←back to thread

CrowdStrike's Falcon Sensor also linked to Linux kernel panics and crashes

(www.theregister.com)
158 points kenjackson | 3 comments | 22 Jul 24 02:22 UTC | HN request time: 0.626s | source
Show context
roblabla ◴[22 Jul 24 07:17 UTC] No.41031699[source]
This is some very poor journalism. The linux issues are so, so very different from the windows BSOD issue.

The redhat kernel panics were caused by a bug in the kernel ebpf implementation, likely a regression introduced by a rhel-specific patch. Blaming crowdstrike for this is stupid (just like blaming microsoft for the crowdstrike bsod is stupid).

For background, I also work on a product using eBPFs, and had kernel updates cause kernel panics in my eBPF probes.

In my case, the panic happened because the kernel decided to change an LSM hook interface, adding a new argument in front of the others. When the probe gets loaded, the kernel doesn’t typecheck the arguments, and so doesn’t realise the probe isn’t compatible with the new kernel. When the probe runs, shit happens and you end up with a kernel panic.
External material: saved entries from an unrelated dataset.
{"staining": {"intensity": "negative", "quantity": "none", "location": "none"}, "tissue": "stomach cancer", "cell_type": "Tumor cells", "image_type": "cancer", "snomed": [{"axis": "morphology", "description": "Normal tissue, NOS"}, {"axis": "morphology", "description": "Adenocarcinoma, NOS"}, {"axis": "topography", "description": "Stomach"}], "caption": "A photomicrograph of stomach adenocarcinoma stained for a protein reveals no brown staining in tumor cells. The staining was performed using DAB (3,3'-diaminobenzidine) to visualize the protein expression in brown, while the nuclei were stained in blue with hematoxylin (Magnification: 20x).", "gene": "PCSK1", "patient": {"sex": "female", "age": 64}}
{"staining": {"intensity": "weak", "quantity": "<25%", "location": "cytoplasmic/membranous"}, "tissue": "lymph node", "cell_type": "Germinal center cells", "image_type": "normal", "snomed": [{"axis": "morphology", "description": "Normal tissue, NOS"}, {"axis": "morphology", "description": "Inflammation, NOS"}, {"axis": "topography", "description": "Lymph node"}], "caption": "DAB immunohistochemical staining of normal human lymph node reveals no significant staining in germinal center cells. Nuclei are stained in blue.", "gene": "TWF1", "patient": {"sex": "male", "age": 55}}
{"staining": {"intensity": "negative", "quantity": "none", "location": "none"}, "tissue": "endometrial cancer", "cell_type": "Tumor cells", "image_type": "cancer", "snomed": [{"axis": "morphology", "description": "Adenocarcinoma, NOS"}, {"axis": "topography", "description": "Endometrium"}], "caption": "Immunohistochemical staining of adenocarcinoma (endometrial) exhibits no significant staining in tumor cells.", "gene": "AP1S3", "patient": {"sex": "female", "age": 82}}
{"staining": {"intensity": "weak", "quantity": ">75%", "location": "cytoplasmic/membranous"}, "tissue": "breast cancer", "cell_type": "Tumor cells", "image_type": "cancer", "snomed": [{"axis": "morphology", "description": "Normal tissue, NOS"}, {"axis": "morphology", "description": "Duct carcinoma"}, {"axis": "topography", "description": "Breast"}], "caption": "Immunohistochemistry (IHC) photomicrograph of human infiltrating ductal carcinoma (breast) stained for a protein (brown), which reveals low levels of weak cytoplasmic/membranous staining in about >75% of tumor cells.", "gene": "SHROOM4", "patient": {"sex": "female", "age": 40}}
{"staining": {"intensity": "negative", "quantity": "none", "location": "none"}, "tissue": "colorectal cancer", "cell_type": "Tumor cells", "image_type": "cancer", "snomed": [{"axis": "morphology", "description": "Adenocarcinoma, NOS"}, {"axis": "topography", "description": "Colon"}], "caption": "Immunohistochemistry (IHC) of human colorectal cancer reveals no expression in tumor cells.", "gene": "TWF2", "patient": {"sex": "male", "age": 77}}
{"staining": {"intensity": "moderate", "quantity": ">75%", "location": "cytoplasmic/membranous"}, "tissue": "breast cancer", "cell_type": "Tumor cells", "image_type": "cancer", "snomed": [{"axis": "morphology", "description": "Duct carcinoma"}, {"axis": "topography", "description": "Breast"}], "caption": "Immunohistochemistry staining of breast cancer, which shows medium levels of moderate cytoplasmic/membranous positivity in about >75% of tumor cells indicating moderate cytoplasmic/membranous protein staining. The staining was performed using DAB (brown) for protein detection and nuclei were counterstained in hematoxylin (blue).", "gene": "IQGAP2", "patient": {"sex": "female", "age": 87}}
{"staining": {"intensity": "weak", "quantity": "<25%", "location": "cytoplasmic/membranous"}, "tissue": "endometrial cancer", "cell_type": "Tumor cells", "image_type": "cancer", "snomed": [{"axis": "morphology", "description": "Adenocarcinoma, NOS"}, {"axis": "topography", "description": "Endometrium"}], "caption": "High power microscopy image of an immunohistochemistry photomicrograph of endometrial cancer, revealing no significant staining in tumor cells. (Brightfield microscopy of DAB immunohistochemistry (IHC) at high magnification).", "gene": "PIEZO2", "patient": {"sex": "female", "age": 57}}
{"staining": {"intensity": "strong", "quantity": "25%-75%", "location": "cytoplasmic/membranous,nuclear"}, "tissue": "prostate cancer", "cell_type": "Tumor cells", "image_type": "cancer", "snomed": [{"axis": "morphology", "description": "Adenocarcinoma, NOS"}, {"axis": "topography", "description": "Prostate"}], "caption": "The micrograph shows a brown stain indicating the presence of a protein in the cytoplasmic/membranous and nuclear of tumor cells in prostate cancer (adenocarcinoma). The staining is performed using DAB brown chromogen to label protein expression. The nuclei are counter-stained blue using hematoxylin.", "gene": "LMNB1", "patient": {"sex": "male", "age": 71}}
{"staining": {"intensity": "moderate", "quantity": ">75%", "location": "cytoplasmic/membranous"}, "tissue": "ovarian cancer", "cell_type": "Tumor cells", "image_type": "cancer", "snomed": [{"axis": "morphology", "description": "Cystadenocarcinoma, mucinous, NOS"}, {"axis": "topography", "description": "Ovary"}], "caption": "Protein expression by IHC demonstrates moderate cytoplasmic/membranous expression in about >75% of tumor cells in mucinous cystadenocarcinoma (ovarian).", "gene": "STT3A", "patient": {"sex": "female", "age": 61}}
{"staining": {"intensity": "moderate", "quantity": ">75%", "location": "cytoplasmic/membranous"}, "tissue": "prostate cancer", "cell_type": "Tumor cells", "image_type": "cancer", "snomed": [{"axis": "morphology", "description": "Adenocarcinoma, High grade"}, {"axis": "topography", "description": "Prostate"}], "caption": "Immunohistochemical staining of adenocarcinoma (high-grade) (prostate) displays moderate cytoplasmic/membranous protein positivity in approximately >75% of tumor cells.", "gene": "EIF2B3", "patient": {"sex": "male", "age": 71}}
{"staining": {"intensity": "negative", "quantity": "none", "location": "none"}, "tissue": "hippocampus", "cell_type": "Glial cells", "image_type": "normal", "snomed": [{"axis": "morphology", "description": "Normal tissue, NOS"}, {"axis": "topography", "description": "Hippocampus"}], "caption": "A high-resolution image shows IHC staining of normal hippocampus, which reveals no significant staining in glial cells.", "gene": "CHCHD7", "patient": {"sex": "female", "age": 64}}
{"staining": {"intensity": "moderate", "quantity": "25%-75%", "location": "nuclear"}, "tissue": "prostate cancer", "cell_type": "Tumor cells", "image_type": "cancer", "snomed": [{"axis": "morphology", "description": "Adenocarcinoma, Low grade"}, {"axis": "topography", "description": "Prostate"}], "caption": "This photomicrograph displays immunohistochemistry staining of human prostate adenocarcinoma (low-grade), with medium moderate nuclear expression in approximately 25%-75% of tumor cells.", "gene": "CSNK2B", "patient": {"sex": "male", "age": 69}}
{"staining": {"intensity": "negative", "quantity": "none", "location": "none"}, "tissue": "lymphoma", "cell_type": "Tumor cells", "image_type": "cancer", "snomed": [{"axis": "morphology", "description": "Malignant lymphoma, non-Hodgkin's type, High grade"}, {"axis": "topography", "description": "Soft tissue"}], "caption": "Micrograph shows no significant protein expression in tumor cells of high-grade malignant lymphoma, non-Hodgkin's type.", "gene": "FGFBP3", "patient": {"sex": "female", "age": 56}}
eBPF probes causing kernel panics are almost always indication of a kernel bug, not a bug in the ebpf vendor. There are exceptions of course (such as an ebpf denying access to a resource causing pid1 to crash). But they’re very few.

replies(4): >>41031896 #>>41032164 #>>41032610 #>>41034621 #
josefx ◴[22 Jul 24 08:06 UTC] No.41031896[source]
> likely a regression introduced by a rhel-specific patch. Blaming crowdstrike for this is stupid (just like blaming microsoft for the crowdstrike bsod is stupid).

Yeah, it isn't as if crowdstrike was specifically advertising certified support for RedHat Linux and related products.

https://www.crowdstrike.com/partners/falcon-for-red-hat/

replies(2): >>41032039 #>>41032241 #
roblabla ◴[22 Jul 24 09:04 UTC] No.41032241[source]
Yes, and? They probably do test their software on RHEL.

But how are they supposed to prevent a bug in a newly released kernel update? You can't test your software on future updates that aren't out yet.

If RHEL breaks some core functionality you depend on, in a newly released update, you can't really do much to prevent breakage, even with the best QA in the world. At best, they could have caught it as soon as RHEL published the new kernel... but by then it's already too late, all your currently-deployed probes now have a ticking time bomb, and need to be updated before the RHEL kernel update is applied, lest you kernel panic.

replies(1): >>41032327 #
hsbauauvhabzb ◴[22 Jul 24 09:16 UTC] No.41032327[source]
Maybe by not loading the module into unknown kernels in the first place?

If say you support a distro, you can’t turn around and complain that supporting the newest version is hard, no matter who caused the problem. Plenty of products say ‘this works on $x but it’s not officially supported’.

replies(3): >>41032799 #>>41033155 #>>41034502 #
1. roblabla ◴[22 Jul 24 11:22 UTC] No.41033155[source]
Again: this is not a kernel module. eBPF probes are meant to be Compile Once, Run Everywhere, that's their whole point! https://facebookmicrosites.github.io/bpf/blog/2020/02/19/bpf...

If you expect software to be future-bug-proof, well, I guess you live in a far better world than I do.

If you advertise your software to be compatible with RHEL, but a glibc bug gets in and causes your sw to crash for a couple of days, before RHEL realises the problem and fixes it, does that mean your software should instantly no longer be advertised as RHEL compatible? That'd make things a lot more confusing, if you ask me.

replies(2): >>41033633 #>>41039055 #
2. linuxftw ◴[22 Jul 24 12:30 UTC] No.41033633[source]
Not all eBPF programs are compile once, run everywhere.

RHEL 'updates' can mean different things. A patch release won't change kernel ABI. A minor release will. Writing a non-CORE eBPF program for, say RHEL 8.6, might break on RHEL 8.7. It's not advisable to update across minor releases without lots of testing. Most of the time, things 'just work' but RHEL is a very complex product with a specific support cycle, and laziness of users and 3rd party vendors is not their fault.

3. hsbauauvhabzb ◴[22 Jul 24 19:52 UTC] No.41039055[source]
That doesn’t really change my point - if stability issues are known to occur in a dependency, you can’t say you support that system.